■ **DIRECTIVE**
Please locate every line in the entries that contains the word "series" and copy each one out. Case counts.

········

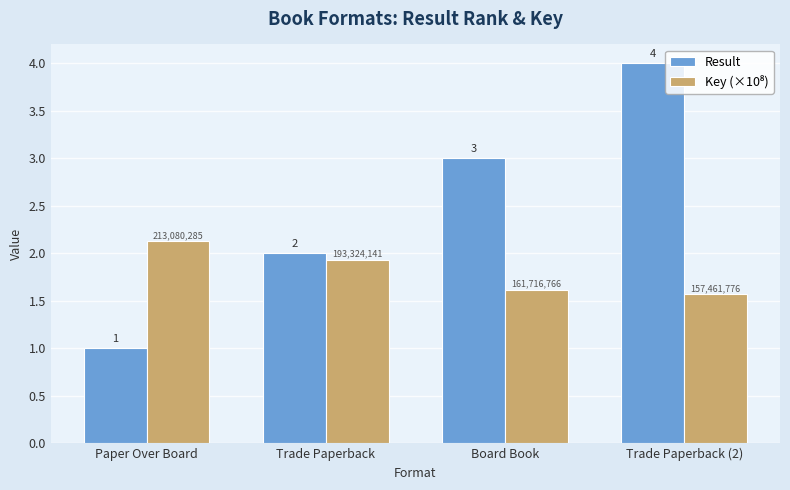

How many series are shown in this chart?

2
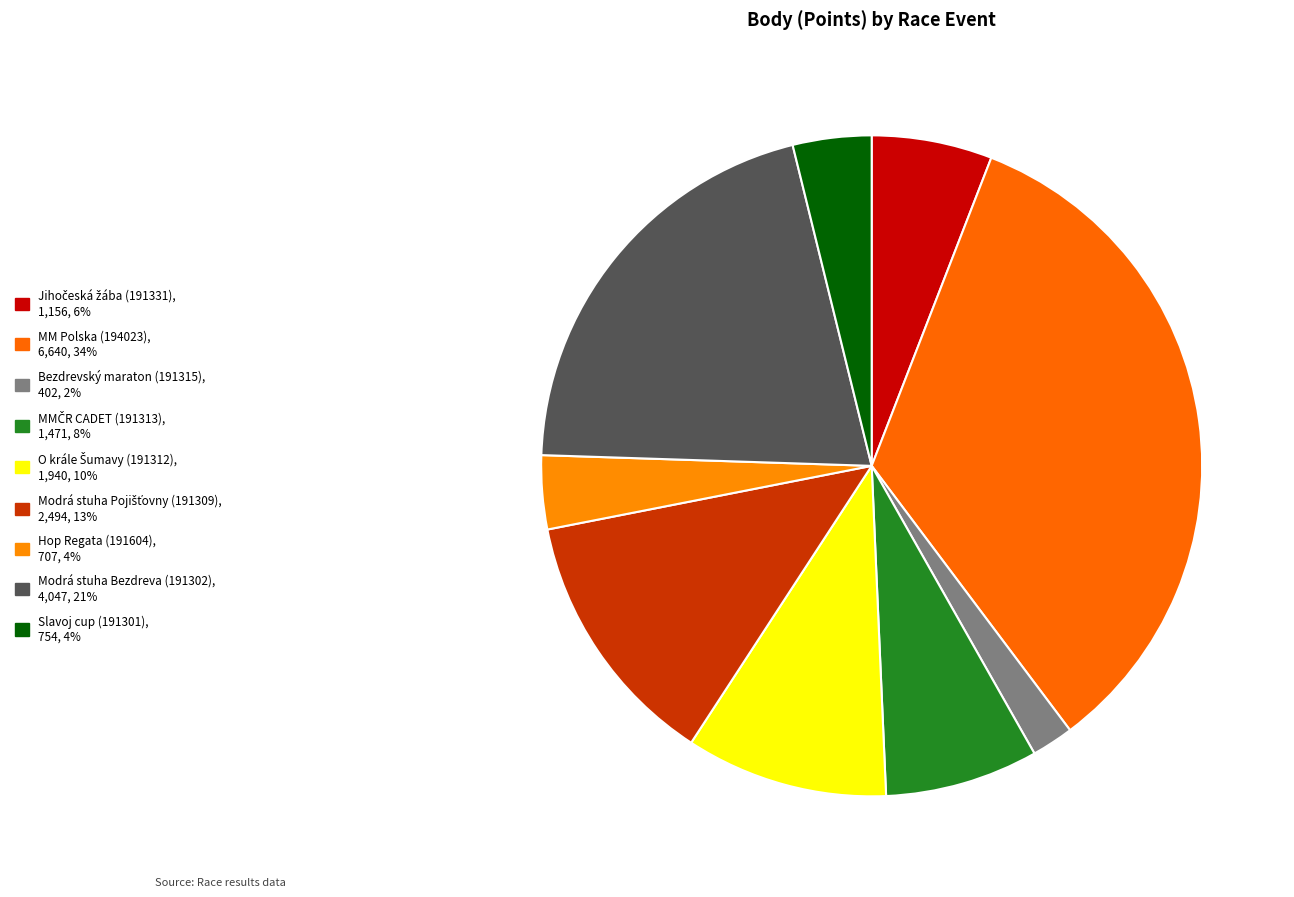

Which category has the biggest portion of the pie?

MM Polska (194023)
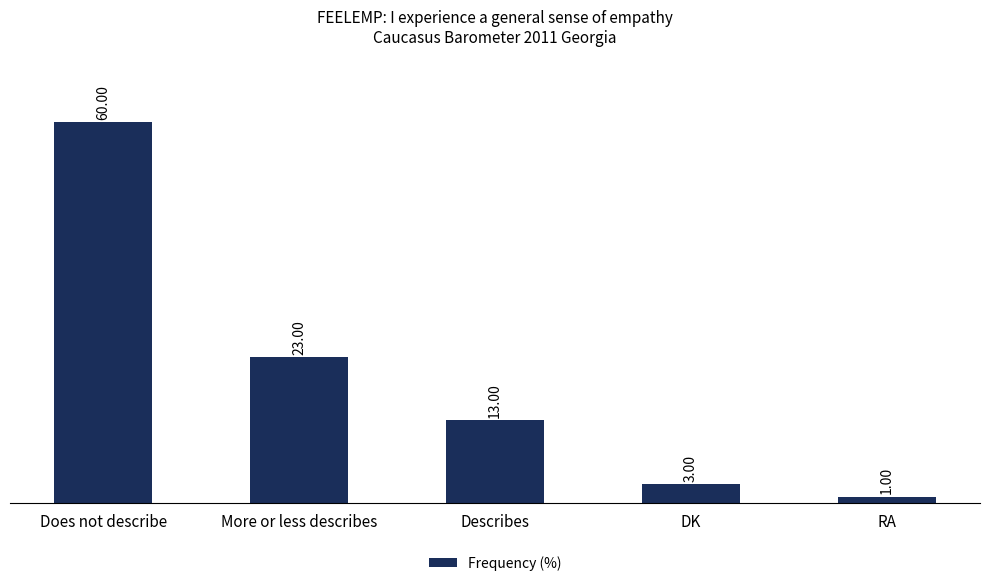

List the labels in order of value, smallest first.

RA, DK, Describes, More or less describes, Does not describe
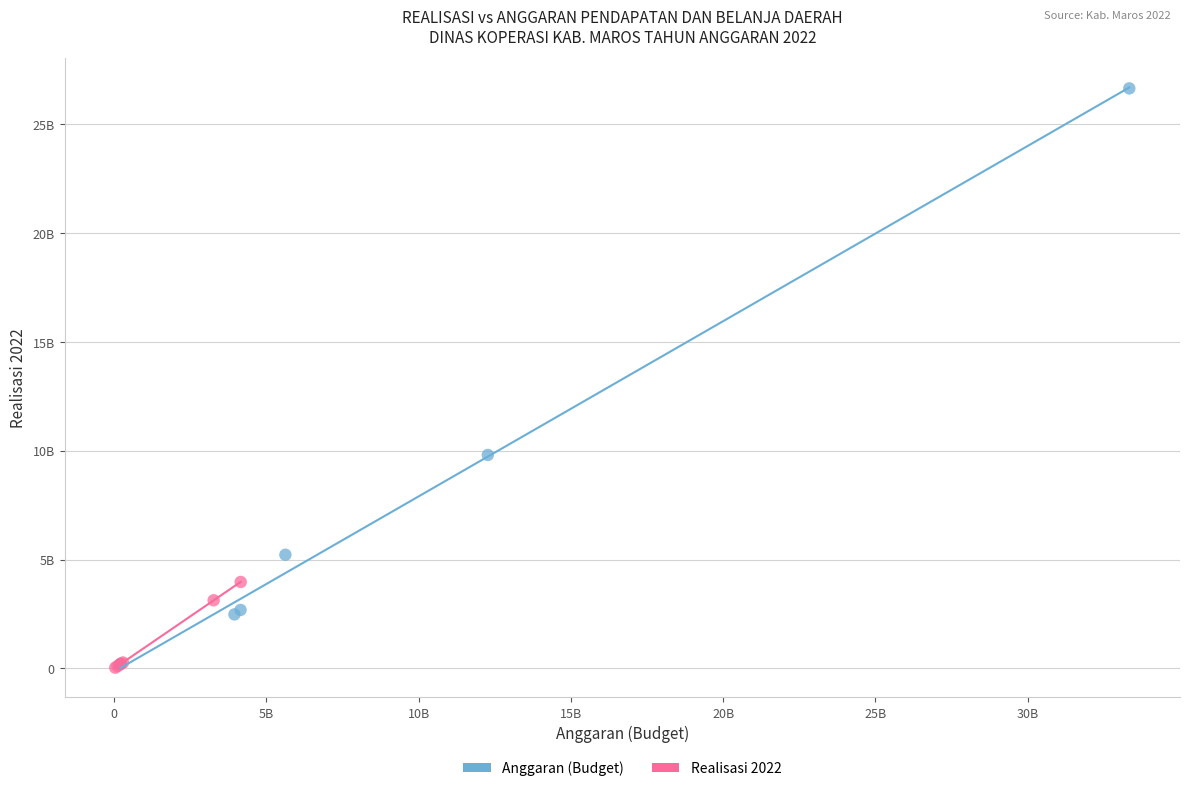

Which series has the largest Y range (max minus min)?

Anggaran (Budget)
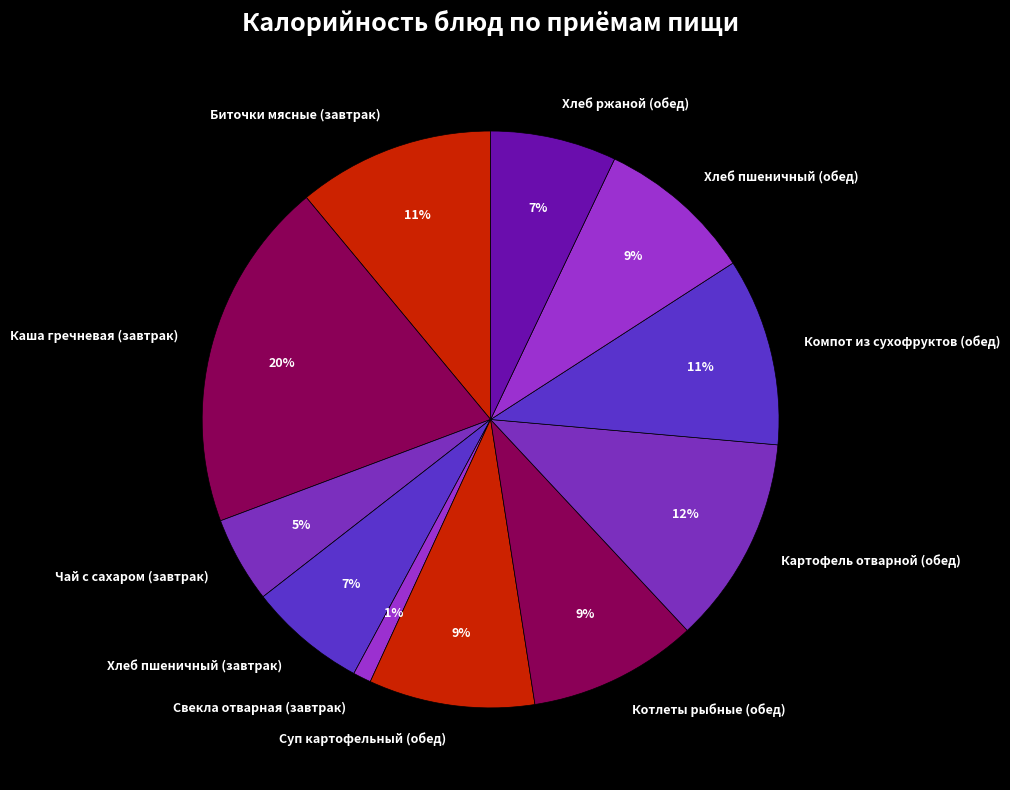

Is there any slice that represents more than half of the pie?

No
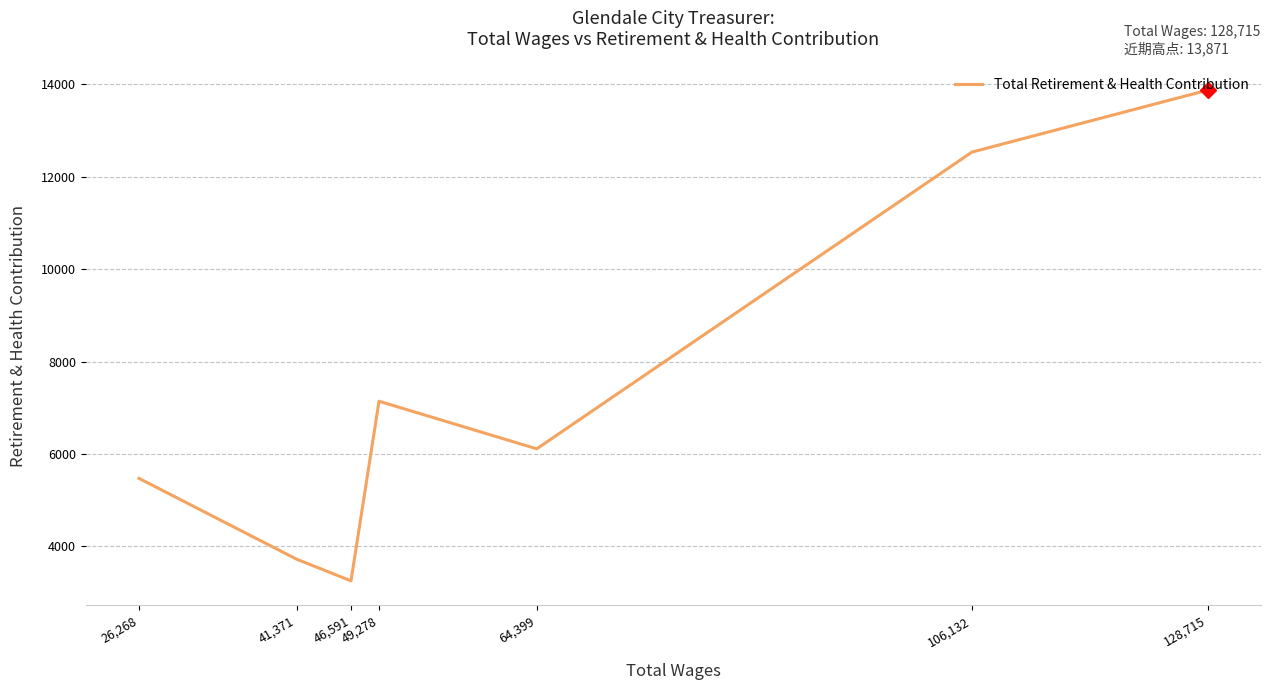

How many interior local valleys (lower than both neighbors) does the data have?

2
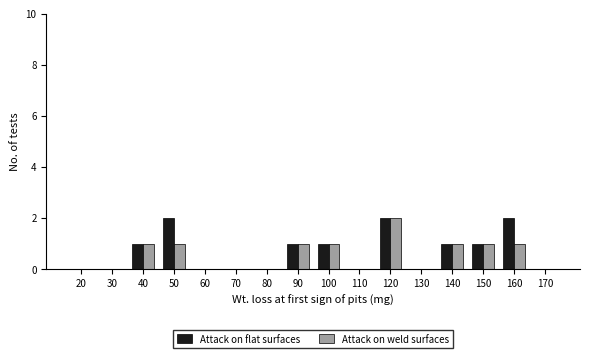

Which category has the highest value in the Attack on weld surfaces series?

120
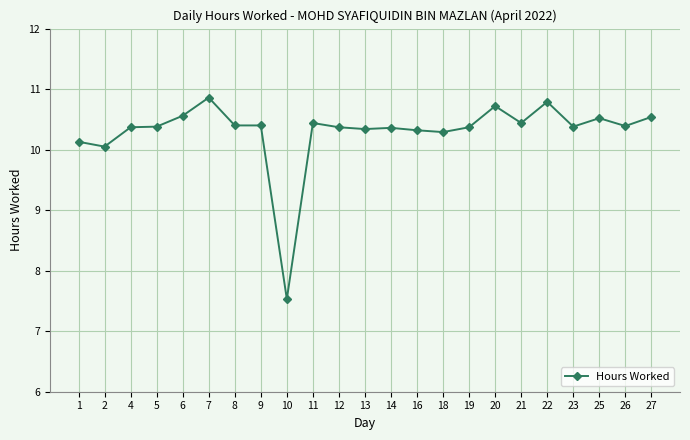

The value at 6 is 10.6. True or false?

True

········

■ **SOLVED PROBLEM**
How many series are shown in this chart?
Which series has the largest Y range (max minus min)?
Which category has the highest value in the Attack on weld surfaces series?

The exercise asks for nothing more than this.